Sunday, August 13, 2006

Jim and me

If you live in Delhi -- and have been to Turquoise Cottage -- you would see a bunch of head-banging idiots who swear by the name Jim Morrison. I look at them and always nod in respect, albeit I can never relate to them -- even though I presume they're undergoing the time I lived, suffered and glorified. Now quite a few many moons back, when I was young and impressionable, Mr Morrison's spirit came and taught me a whole lot of things my parents would not like to divulge.
But I wasn't like the idiots now. I mean, I was a serious fan, or maybe a disciple or maybe him. You know a reincarnation. I had read every book written on him. I heard every song of the Doors, and every poetry written (last or found) by the Lizard King aka the American Poet. It was a Faustian deal I had struck with the devil to transform me into the subconscious of the unknown. The paradise that was built by the Morrison for occult.
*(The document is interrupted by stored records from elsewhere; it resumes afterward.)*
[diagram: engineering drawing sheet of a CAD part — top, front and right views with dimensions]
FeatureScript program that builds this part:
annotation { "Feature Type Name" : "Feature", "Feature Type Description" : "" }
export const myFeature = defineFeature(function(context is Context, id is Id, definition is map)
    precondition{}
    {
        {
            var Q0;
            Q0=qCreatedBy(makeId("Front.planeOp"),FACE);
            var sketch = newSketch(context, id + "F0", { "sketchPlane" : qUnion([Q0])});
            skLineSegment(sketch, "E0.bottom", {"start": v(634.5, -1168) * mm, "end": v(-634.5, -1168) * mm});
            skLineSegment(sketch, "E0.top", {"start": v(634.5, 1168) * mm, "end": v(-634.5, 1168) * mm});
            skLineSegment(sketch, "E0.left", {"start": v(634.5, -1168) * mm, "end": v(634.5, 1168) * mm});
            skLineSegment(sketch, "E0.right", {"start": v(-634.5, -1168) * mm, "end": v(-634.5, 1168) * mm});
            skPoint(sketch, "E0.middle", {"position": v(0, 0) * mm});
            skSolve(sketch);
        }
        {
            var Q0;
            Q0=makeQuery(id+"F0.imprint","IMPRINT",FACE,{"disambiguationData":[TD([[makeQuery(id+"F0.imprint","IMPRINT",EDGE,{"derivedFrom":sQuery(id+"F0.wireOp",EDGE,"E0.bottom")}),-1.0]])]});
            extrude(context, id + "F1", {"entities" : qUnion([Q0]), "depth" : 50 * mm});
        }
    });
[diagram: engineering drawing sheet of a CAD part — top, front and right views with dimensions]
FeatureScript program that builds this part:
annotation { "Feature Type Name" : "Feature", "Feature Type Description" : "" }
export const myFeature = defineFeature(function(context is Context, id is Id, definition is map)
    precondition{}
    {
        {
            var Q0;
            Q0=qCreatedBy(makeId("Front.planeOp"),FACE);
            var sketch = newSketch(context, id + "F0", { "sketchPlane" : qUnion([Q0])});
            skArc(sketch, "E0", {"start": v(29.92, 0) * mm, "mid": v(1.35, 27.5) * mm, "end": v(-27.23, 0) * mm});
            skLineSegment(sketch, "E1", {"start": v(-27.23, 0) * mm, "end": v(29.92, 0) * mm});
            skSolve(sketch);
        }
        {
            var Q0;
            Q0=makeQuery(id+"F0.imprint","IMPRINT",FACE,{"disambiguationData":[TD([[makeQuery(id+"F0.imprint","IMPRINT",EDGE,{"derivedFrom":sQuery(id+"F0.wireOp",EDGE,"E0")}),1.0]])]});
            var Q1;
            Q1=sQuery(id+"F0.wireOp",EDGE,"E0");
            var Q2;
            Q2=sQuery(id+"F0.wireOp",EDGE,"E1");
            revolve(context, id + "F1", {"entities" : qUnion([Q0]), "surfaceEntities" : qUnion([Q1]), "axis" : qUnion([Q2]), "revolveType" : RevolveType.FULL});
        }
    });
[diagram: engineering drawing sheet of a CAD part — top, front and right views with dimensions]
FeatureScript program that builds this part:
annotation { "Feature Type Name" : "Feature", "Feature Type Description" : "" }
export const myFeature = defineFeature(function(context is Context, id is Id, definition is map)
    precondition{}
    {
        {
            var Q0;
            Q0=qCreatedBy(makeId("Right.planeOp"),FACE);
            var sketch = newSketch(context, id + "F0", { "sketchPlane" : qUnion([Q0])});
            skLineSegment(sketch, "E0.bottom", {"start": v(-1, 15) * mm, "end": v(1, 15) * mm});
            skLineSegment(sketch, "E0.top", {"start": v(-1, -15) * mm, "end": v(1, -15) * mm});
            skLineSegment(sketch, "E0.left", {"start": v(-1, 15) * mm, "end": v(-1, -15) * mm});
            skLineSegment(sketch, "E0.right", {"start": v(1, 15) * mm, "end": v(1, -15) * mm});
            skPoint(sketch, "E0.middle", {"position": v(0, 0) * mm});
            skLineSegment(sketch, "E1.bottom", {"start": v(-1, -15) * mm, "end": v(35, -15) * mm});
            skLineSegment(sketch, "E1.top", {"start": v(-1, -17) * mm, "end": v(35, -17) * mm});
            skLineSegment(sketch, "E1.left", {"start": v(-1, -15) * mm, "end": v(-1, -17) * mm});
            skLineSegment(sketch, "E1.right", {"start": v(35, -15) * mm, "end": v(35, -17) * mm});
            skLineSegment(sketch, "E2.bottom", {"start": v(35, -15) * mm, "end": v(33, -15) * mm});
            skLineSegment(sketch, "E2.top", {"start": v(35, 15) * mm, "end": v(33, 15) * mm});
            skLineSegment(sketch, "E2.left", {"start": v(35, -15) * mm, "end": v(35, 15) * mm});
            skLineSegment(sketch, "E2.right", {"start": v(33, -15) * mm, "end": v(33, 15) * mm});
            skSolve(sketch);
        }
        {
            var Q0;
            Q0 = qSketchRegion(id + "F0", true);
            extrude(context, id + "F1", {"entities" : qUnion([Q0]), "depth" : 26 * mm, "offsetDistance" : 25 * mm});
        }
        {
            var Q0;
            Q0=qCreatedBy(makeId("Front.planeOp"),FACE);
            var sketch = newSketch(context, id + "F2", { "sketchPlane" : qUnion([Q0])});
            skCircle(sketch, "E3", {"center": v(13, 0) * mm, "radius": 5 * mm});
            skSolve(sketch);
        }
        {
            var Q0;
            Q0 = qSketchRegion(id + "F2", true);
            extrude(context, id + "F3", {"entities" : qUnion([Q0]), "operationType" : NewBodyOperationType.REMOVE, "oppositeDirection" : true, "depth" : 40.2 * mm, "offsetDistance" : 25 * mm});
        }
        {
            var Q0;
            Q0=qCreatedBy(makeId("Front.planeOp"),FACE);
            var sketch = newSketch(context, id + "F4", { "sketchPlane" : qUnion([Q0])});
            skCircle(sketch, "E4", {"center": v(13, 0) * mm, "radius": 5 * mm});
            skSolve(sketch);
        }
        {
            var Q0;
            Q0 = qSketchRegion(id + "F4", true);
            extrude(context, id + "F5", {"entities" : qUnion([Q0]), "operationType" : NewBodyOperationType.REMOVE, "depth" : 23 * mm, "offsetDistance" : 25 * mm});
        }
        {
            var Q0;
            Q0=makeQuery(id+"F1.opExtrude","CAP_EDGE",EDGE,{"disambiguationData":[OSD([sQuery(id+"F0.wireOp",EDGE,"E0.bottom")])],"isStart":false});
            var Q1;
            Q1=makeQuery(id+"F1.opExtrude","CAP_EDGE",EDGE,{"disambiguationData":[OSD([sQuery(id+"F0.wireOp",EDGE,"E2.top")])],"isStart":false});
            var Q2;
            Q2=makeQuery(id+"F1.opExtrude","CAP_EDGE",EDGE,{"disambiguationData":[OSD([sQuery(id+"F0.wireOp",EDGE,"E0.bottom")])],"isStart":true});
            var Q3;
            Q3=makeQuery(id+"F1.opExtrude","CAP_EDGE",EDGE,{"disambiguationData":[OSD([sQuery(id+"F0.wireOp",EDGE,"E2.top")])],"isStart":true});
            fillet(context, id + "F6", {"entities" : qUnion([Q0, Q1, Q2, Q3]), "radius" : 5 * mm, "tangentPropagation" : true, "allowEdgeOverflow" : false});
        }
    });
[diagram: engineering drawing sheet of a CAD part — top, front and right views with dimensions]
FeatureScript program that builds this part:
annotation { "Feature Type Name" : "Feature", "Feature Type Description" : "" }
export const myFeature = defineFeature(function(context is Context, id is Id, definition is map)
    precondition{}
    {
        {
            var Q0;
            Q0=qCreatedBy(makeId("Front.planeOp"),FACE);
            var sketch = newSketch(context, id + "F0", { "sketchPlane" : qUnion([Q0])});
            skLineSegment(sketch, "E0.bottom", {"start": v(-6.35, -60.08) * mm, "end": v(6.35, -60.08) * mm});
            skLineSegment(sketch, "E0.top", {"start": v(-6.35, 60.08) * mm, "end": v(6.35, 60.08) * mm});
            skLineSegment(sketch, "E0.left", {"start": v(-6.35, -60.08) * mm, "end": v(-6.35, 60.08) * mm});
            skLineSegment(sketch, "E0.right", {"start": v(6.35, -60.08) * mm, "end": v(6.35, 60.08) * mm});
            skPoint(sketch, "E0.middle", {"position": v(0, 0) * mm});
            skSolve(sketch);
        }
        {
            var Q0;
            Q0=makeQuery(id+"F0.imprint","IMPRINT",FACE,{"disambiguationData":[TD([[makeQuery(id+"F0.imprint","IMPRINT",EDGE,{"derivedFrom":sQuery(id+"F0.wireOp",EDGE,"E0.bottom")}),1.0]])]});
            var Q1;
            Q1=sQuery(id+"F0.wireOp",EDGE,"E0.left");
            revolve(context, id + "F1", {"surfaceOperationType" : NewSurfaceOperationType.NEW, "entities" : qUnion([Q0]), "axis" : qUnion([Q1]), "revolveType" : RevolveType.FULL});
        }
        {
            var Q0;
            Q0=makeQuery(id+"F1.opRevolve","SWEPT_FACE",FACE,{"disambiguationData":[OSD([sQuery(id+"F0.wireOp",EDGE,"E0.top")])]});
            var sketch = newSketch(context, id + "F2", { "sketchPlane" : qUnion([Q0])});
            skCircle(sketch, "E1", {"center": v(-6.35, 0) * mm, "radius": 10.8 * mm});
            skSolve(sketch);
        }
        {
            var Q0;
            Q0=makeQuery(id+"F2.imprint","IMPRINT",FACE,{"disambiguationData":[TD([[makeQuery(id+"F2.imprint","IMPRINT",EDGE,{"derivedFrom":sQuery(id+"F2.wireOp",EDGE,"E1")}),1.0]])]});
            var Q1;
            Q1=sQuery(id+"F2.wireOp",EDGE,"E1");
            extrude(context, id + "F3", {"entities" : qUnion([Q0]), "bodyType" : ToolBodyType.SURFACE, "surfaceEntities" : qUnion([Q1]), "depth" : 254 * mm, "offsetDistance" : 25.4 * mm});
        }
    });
His every thought and words made a path for me to self-destruction and then the quench to build and lose.
What more, it was cause of him I read all the writers that Morrison was influenced by. Blake, Kerouac, Rimbaud, Nietzche, Mailer and amazing amounts of Greek philosophy amongst a whole lot of things other.
And it was then that everything around me deepened, I could relate and peneterate and glorify this uncanny world. My search for literature took over from there. Besides I indulged, and fell quite gladly into this abyss. This dark tunnel. This room, this world which turned into a party that you and I could only wish to be in.
Then the war begin. It was all over. The dream was lost, the hope vanished and the religion was eaten by dogs. I walked on the desert and who did I find. I find the little girl standing besides a well. A well where there were a million of morals but none to spare. Here eyes were sad with the tears that had fallen into the well. She said its time now, and its getting late.
I woke up to find the shaman dancing.
As you can understand it was chaotic. It was being lost in the Paradise. A paradise that was built to be lost. It could've never been regained. It was always feeding on it self. It was the sacrafice that all great men took and submerged. An affair that would've caused great scowls of discomfort in the circuit of highly established aristocrats and likelyhood.
It was madness. That's what you'd call it. But you'd still believe it. If you'd sense of that cry almost deafening?